MANKATO, Minn. (KEYC) - If you've driven across the Veterans Memorial Bridge in Mankato around 8 p.m., chances are you've seen one dedicated man on the bridge.
Almost every evening since the death of George Floyd in May, Gene Biewen, 86, has taken up advocating for racial equity.
“It started out as a protest in a sense against the murder of George Floyd by the police, but it’s much more than that to me,” Biewen said. “I guess I see myself as an advocate for change and racial justice. It’s something that’s been important to me a good part of my 86 years. I think my awakening was when I was 13-years-old and Jackie Robinson was brought up to the Brooklyn Dodgers.”
The historic moment in sports had a profound impact on young Biewen.

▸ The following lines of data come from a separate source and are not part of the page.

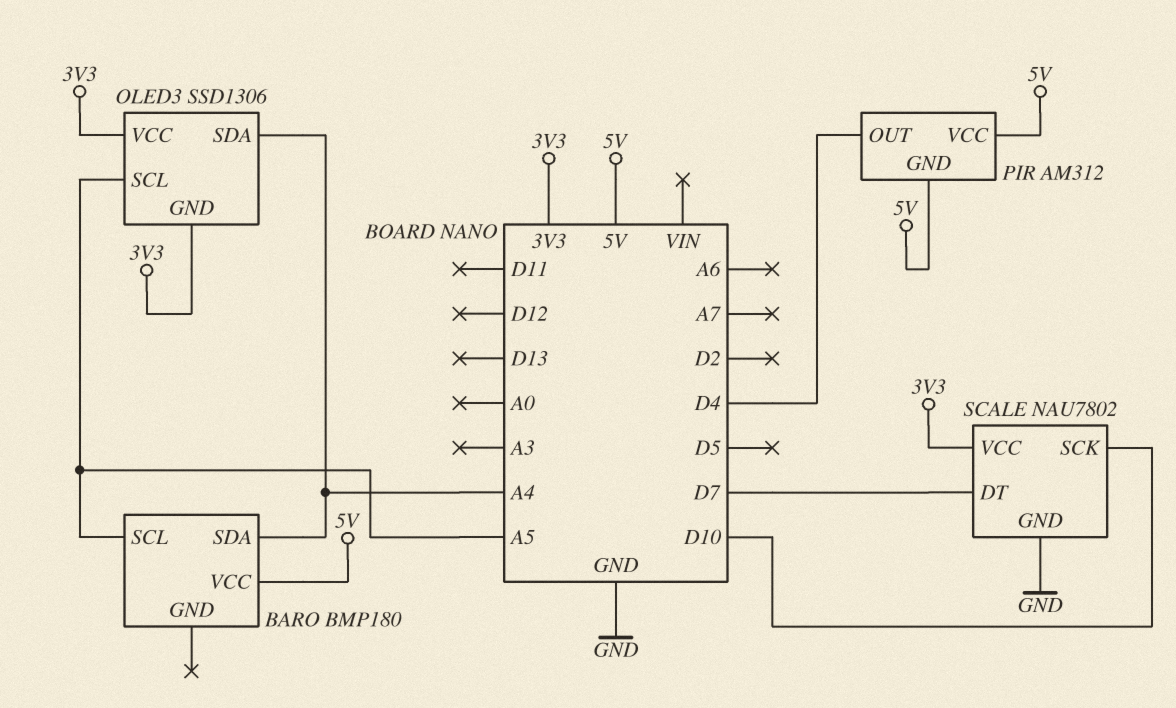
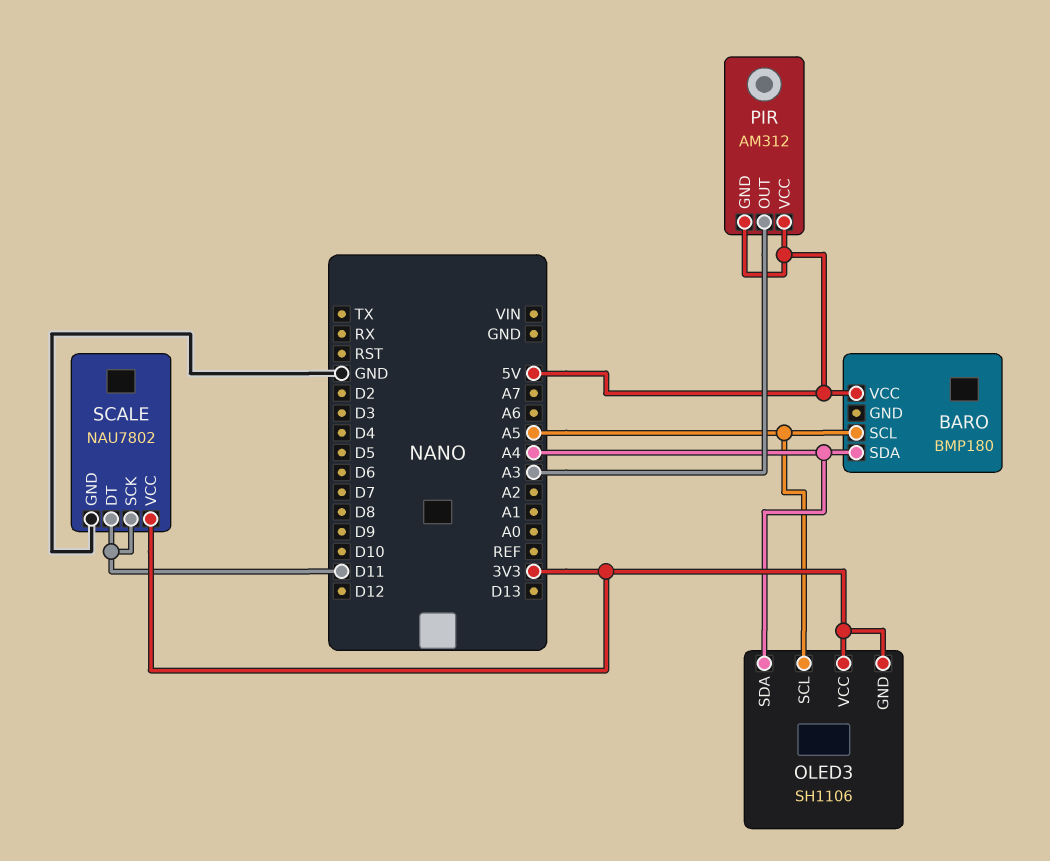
OLED3: SSD1306 -> SH1106
PIR pin OUT: D4 -> A3
SCALE pin DT: D7 -> D11
SCALE pin SCK: D10 -> D11

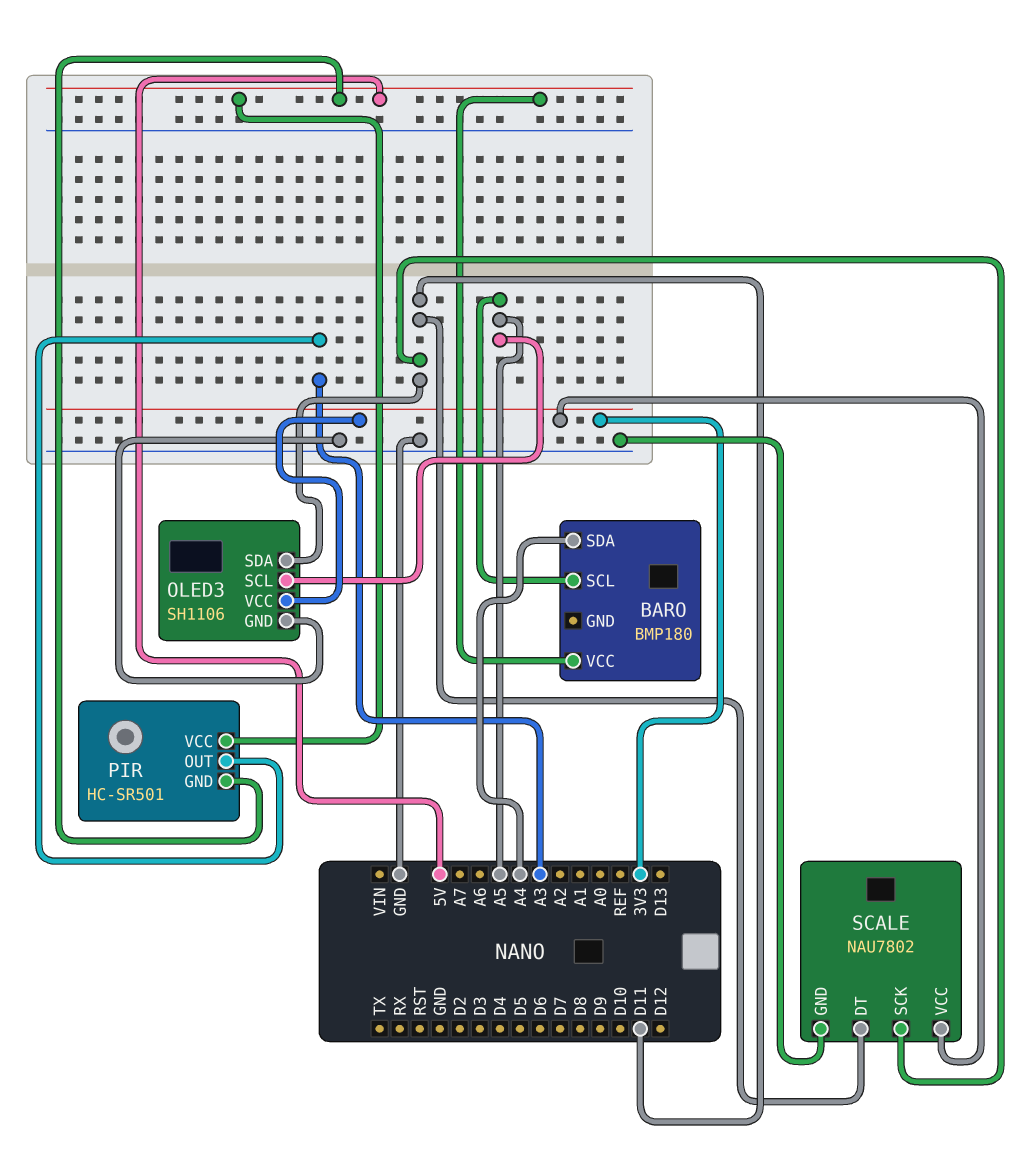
OLED3 pin GND: 3V3 -> GND
OLED3 pin SDA: A4 -> D11
PIR: AM312 -> HC-SR501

“I hadn’t even thought of the fact that there were no Black people playing in the major leagues. I thought this is crazy. What sense does that make? Why wasn’t one playing before him strictly because of the color of his own skin,” he said.
“Being informed of what’s going on in the world around you is most important. I read a lot and I watch a lot of things and every since slavery, reconstruction, Jim Crowe, segregation, red-lining, I mean colored people, Black people have not gotten a fair break in my estimation from what I’ve seen and read.”

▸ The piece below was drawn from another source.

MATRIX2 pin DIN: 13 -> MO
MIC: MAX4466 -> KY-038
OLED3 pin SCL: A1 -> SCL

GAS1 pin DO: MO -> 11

“This looks like it might be a time we might make some decent progress, he said. “I mean I’ve lived through the Detroit riots, the Minneapolis riots and the Martin Luther King Jr. killing. There were small steps with a lot of those things, but we need a much bigger step and I hope this is it.”
“I guess I’ve been aware of racial issues most of my life, so this seemed natural and if I can make any kind of difference it’s worth it to me.”
Biewen said he doesn’t know how long he’ll continue advocating on the bridge, but he may stick around until election season.